— BEGIN Extracted information —

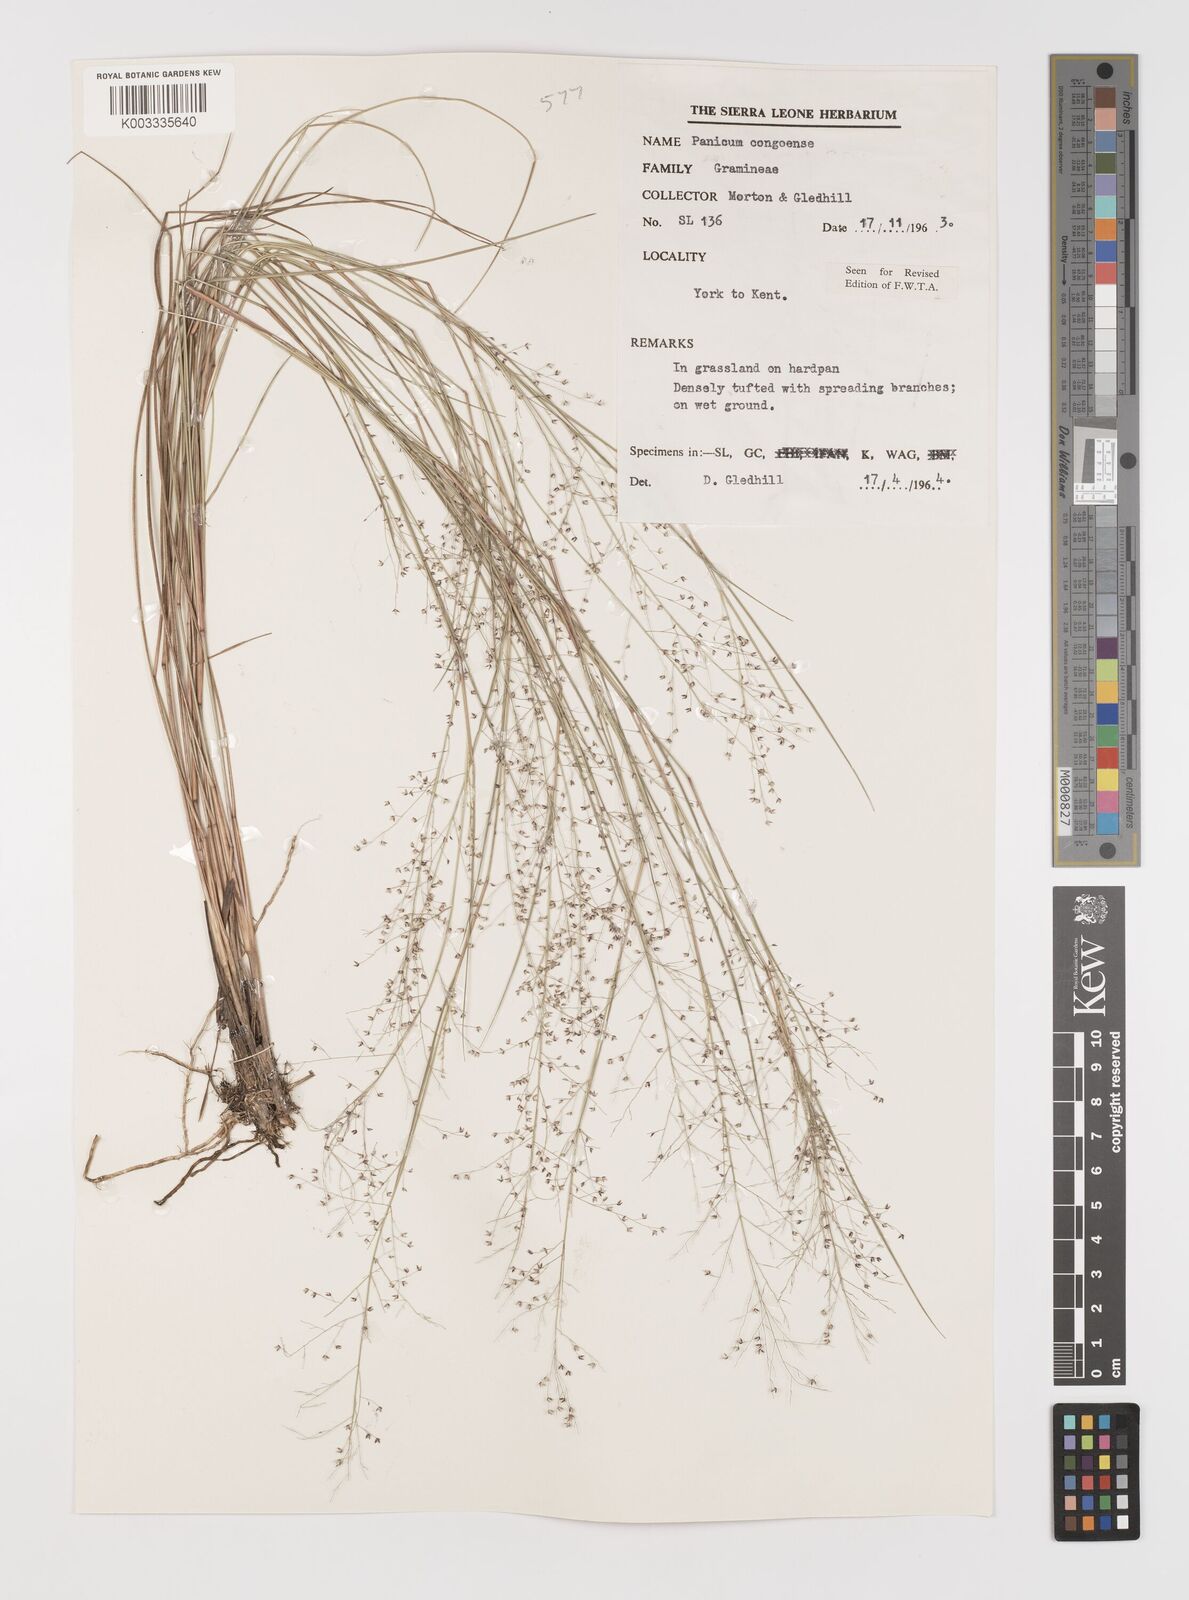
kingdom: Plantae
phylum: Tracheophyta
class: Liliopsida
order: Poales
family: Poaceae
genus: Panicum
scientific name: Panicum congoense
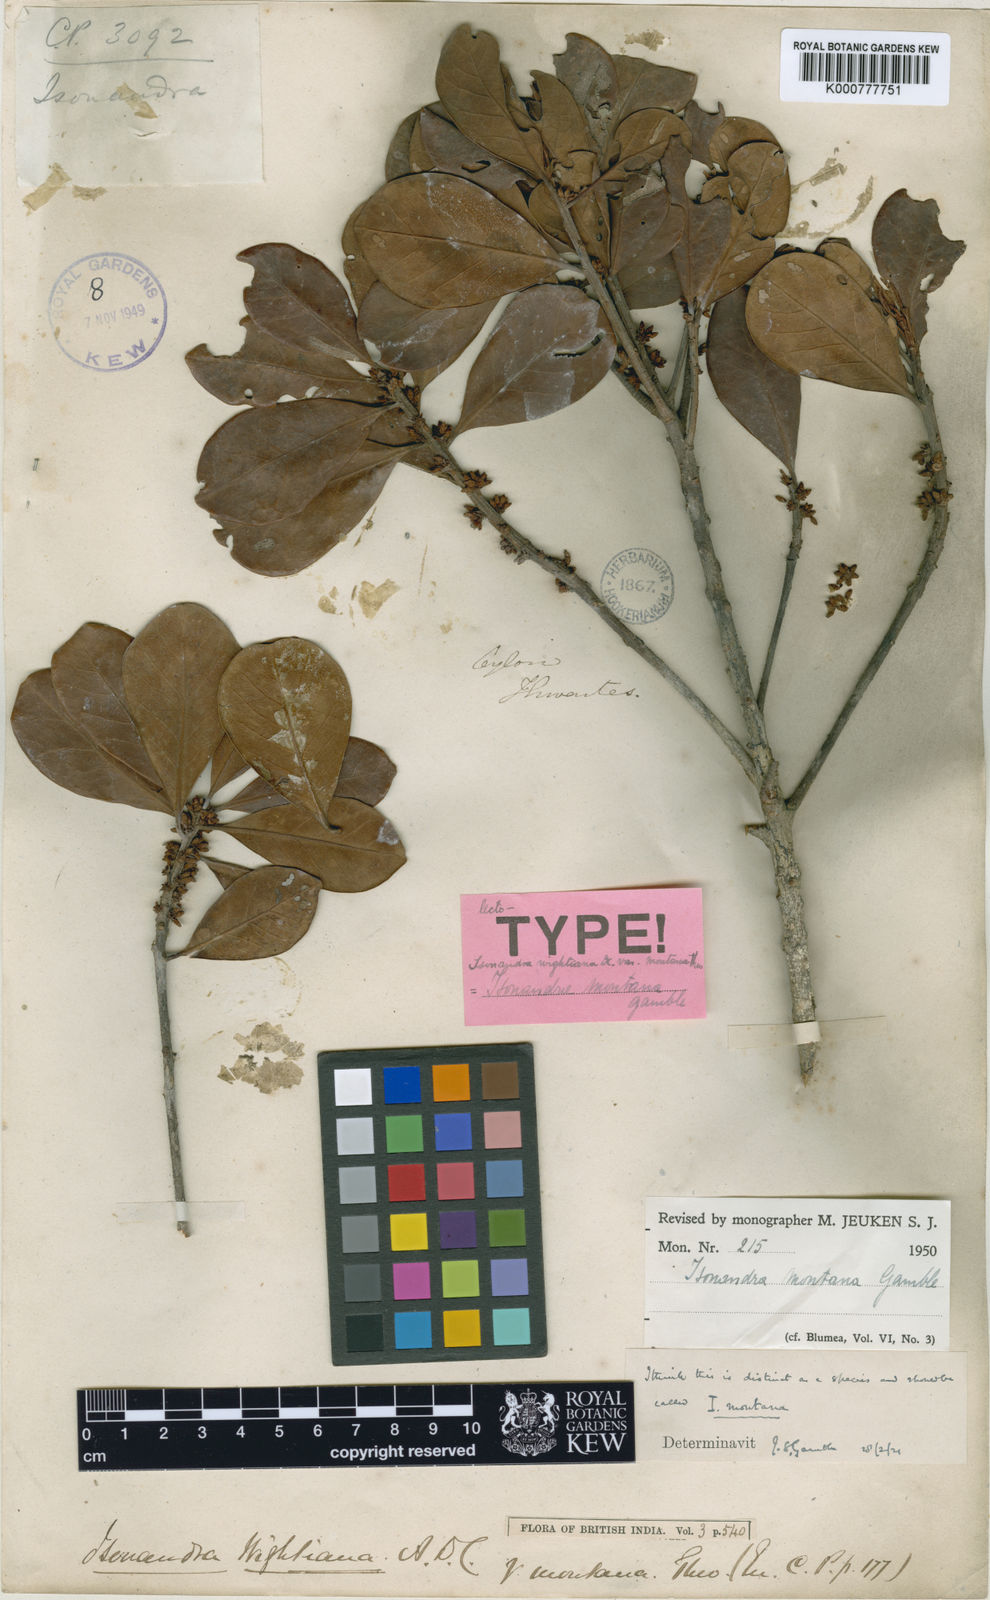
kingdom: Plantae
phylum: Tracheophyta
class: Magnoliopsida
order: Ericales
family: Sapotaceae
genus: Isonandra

— END Extracted information —
— BEGIN Extracted information —

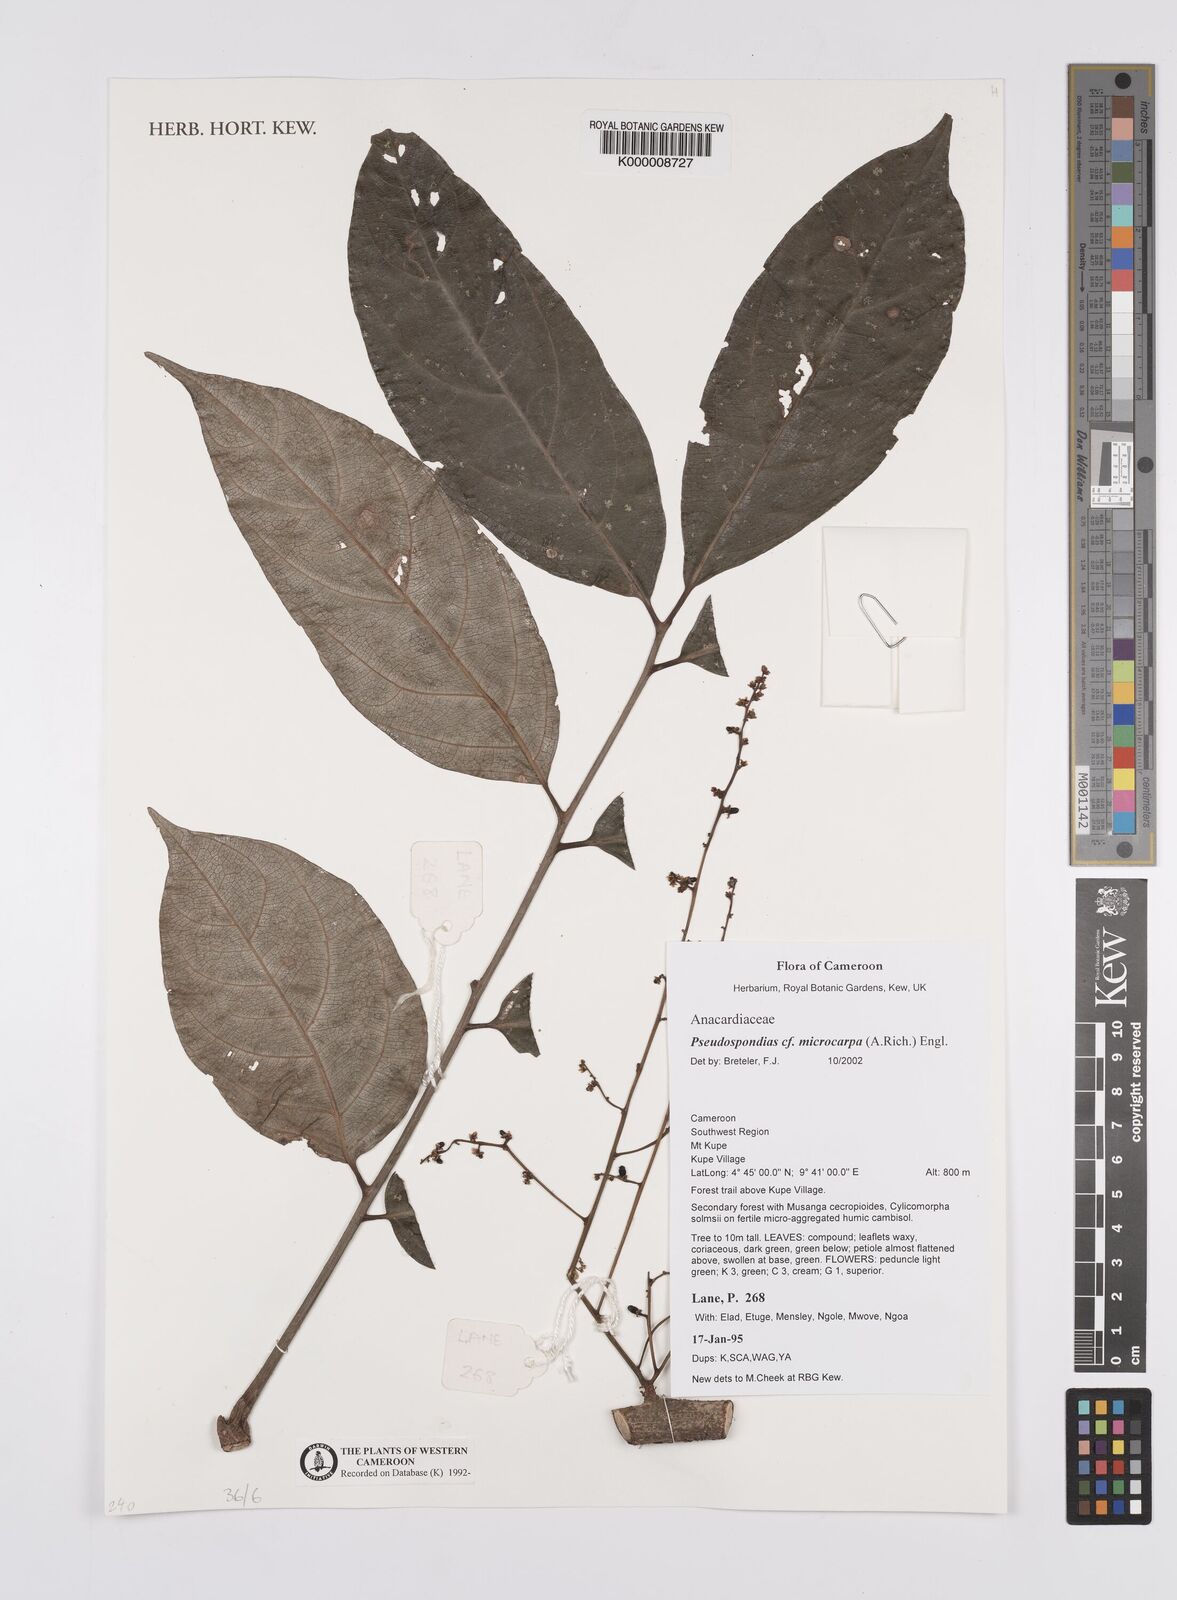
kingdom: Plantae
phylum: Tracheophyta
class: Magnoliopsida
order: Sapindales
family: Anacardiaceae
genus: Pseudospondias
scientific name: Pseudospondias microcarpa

— END Extracted information —

#### Task objective:
Return each line of the listing from the one containing "class: Liliopsida" down to the one containing "family: Sapotaceae", both included, copied verbatim and with the pictures left out.

#### Result:
class: Liliopsida
order: Poales
family: Poaceae
genus: Panicum
scientific name: Panicum congoense
kingdom: Plantae
phylum: Tracheophyta
class: Magnoliopsida
order: Ericales
family: Sapotaceae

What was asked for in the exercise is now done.